+++ Data excerpts +++

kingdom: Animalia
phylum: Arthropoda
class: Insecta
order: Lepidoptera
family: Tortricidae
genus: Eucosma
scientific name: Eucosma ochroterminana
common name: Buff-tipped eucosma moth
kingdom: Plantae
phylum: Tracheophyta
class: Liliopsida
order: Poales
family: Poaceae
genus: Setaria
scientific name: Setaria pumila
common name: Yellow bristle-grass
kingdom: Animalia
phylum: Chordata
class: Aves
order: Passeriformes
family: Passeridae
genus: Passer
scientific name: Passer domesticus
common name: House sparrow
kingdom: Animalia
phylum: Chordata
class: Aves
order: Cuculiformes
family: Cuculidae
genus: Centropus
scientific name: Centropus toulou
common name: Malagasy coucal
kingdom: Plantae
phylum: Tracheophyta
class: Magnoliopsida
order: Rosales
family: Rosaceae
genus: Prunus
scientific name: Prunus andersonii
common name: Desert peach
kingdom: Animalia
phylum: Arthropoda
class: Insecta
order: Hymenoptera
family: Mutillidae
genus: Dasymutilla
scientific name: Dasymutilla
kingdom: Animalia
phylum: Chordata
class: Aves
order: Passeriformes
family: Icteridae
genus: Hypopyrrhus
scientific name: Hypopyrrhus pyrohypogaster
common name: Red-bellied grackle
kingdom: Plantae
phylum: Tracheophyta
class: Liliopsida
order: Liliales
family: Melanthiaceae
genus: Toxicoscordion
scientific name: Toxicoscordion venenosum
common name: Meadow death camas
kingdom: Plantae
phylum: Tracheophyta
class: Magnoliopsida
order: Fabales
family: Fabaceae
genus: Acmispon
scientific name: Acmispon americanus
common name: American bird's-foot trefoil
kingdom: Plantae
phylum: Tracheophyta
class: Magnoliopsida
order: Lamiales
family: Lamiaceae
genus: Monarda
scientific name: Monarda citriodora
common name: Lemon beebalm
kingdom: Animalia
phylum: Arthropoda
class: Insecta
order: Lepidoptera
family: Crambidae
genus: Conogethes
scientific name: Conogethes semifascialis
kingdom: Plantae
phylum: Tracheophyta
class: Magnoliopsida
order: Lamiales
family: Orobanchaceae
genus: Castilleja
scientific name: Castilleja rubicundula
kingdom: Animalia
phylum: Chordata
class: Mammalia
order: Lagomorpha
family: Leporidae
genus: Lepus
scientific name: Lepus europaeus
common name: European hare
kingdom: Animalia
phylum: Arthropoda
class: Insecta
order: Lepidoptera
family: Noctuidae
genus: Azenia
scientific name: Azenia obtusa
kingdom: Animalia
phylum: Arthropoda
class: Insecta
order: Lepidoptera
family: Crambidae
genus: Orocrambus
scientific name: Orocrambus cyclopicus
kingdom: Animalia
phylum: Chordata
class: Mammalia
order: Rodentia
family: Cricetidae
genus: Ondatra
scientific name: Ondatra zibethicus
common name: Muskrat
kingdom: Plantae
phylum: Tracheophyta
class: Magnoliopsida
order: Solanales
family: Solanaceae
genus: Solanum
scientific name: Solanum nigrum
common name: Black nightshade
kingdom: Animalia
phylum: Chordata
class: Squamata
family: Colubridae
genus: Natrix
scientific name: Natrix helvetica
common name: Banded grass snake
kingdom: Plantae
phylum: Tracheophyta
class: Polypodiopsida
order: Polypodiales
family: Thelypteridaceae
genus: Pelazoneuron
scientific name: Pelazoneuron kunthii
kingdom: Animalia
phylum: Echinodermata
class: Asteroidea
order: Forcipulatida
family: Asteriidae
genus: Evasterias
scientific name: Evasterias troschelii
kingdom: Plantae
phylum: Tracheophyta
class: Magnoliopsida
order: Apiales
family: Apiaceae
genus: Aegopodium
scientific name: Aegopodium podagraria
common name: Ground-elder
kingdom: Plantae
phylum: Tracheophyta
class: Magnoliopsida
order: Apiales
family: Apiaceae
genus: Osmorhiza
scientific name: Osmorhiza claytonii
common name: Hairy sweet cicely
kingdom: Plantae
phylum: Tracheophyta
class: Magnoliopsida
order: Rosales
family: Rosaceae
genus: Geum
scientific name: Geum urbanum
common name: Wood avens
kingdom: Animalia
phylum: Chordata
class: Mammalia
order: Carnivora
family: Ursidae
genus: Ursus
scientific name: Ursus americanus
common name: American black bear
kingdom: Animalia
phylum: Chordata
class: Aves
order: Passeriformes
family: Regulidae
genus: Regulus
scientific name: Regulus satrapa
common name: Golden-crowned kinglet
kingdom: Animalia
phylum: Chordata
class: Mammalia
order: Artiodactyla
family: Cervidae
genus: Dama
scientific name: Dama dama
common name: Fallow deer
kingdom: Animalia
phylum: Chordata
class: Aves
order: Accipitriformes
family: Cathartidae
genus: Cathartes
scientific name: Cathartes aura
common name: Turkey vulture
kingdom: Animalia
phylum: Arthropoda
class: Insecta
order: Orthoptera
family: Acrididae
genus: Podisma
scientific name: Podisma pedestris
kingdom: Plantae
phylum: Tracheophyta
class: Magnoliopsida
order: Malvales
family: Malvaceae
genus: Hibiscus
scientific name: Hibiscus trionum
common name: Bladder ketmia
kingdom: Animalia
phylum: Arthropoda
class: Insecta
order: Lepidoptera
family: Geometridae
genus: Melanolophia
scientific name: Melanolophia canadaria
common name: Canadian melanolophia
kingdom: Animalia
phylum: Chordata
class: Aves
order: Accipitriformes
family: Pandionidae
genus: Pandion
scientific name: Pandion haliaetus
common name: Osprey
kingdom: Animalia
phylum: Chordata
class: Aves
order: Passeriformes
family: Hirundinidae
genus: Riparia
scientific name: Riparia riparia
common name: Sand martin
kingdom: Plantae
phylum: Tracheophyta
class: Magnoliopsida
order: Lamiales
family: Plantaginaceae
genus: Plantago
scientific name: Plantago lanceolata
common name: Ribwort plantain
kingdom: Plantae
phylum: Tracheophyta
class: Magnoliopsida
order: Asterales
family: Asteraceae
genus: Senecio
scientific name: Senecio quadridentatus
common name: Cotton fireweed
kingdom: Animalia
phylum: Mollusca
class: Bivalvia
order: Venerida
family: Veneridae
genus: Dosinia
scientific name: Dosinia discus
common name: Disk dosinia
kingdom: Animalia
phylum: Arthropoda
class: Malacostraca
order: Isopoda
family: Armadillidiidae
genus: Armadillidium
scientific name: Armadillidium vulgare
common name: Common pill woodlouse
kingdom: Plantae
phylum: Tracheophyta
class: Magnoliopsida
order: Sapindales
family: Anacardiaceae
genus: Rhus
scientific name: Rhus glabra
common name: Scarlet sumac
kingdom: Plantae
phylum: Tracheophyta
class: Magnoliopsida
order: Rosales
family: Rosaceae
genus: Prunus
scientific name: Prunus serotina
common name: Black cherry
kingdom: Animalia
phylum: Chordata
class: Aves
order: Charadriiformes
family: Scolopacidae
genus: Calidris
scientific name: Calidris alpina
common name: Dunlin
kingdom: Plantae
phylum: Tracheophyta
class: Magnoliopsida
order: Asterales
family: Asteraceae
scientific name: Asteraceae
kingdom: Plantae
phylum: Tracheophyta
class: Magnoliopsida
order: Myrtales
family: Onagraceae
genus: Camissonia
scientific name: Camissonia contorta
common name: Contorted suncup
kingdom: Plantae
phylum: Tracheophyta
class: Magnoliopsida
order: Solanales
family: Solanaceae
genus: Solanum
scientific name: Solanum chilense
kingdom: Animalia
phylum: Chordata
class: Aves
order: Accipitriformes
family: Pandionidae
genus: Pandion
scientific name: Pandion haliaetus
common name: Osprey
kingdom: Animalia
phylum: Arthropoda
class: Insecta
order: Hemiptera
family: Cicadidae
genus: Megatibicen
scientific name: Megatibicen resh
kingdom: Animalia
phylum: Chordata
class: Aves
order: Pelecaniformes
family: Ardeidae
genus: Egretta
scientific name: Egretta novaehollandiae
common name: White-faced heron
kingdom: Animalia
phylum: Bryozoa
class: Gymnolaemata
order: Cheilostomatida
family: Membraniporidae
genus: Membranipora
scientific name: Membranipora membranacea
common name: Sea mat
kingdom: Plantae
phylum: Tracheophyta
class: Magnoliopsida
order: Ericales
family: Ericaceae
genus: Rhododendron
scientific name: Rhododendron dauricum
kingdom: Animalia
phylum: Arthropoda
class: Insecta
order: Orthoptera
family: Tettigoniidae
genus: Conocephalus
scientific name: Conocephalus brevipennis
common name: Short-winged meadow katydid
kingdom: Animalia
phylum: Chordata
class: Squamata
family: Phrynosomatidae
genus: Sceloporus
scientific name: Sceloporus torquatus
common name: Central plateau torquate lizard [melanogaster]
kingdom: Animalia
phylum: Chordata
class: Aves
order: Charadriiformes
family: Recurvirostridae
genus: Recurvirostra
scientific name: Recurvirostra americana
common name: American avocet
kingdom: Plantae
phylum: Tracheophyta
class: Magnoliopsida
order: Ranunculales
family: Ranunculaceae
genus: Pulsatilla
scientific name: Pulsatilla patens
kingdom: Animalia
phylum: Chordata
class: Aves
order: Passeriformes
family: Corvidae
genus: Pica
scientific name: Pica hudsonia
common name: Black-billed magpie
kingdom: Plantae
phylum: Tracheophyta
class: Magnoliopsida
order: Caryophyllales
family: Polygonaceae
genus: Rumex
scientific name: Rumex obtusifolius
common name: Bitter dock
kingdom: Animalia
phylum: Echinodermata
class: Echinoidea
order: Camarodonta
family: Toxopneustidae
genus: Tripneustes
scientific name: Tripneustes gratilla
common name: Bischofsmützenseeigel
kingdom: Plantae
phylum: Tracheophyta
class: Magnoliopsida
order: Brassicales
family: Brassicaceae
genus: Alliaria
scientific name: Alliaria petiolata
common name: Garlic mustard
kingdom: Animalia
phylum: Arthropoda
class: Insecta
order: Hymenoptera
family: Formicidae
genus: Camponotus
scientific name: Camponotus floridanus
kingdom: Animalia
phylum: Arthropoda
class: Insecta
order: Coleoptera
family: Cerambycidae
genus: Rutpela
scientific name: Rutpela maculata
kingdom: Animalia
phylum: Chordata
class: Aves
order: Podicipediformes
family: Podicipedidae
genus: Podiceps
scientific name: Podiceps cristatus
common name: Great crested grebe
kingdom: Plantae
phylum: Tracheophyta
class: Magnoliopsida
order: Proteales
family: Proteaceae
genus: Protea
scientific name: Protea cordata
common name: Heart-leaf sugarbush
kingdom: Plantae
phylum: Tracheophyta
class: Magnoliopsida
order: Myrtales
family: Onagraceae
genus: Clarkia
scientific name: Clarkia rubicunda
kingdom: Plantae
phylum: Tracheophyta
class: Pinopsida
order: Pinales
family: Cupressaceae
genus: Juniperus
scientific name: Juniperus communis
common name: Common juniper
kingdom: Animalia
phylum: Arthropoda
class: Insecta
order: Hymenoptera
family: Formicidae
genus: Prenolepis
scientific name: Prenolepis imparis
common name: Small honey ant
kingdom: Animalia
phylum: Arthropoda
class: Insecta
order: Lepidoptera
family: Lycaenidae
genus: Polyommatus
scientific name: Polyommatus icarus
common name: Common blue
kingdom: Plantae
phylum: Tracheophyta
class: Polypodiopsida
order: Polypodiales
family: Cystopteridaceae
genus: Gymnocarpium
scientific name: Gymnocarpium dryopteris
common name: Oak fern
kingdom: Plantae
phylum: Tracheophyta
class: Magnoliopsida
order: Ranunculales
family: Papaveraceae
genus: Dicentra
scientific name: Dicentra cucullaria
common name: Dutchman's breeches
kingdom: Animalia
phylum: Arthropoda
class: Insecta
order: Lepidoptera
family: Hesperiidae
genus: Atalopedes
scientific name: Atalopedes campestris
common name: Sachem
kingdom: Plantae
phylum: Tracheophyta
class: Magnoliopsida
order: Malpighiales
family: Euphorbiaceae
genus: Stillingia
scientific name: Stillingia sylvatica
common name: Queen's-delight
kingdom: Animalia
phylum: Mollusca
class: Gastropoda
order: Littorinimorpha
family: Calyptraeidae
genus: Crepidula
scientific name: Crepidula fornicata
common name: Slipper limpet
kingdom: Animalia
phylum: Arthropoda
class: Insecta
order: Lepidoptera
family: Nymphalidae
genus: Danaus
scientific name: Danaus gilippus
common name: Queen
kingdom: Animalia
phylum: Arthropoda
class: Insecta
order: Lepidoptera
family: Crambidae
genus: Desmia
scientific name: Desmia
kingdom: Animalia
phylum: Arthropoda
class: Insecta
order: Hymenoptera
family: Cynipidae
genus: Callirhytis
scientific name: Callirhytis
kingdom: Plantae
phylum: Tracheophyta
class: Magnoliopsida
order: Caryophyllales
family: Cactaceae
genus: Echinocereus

+++

▶ [Aim of the task]: Write out every line of the listing from the one containing "genus: Polyommatus" down to its last line, including both of those lines.

▶ [The result]:
genus: Polyommatus
scientific name: Polyommatus icarus
common name: Common blue
kingdom: Plantae
phylum: Tracheophyta
class: Polypodiopsida
order: Polypodiales
family: Cystopteridaceae
genus: Gymnocarpium
scientific name: Gymnocarpium dryopteris
common name: Oak fern
kingdom: Plantae
phylum: Tracheophyta
class: Magnoliopsida
order: Ranunculales
family: Papaveraceae
genus: Dicentra
scientific name: Dicentra cucullaria
common name: Dutchman's breeches
kingdom: Animalia
phylum: Arthropoda
class: Insecta
order: Lepidoptera
family: Hesperiidae
genus: Atalopedes
scientific name: Atalopedes campestris
common name: Sachem
kingdom: Plantae
phylum: Tracheophyta
class: Magnoliopsida
order: Malpighiales
family: Euphorbiaceae
genus: Stillingia
scientific name: Stillingia sylvatica
common name: Queen's-delight
kingdom: Animalia
phylum: Mollusca
class: Gastropoda
order: Littorinimorpha
family: Calyptraeidae
genus: Crepidula
scientific name: Crepidula fornicata
common name: Slipper limpet
kingdom: Animalia
phylum: Arthropoda
class: Insecta
order: Lepidoptera
family: Nymphalidae
genus: Danaus
scientific name: Danaus gilippus
common name: Queen
kingdom: Animalia
phylum: Arthropoda
class: Insecta
order: Lepidoptera
family: Crambidae
genus: Desmia
scientific name: Desmia
kingdom: Animalia
phylum: Arthropoda
class: Insecta
order: Hymenoptera
family: Cynipidae
genus: Callirhytis
scientific name: Callirhytis
kingdom: Plantae
phylum: Tracheophyta
class: Magnoliopsida
order: Caryophyllales
family: Cactaceae
genus: Echinocereus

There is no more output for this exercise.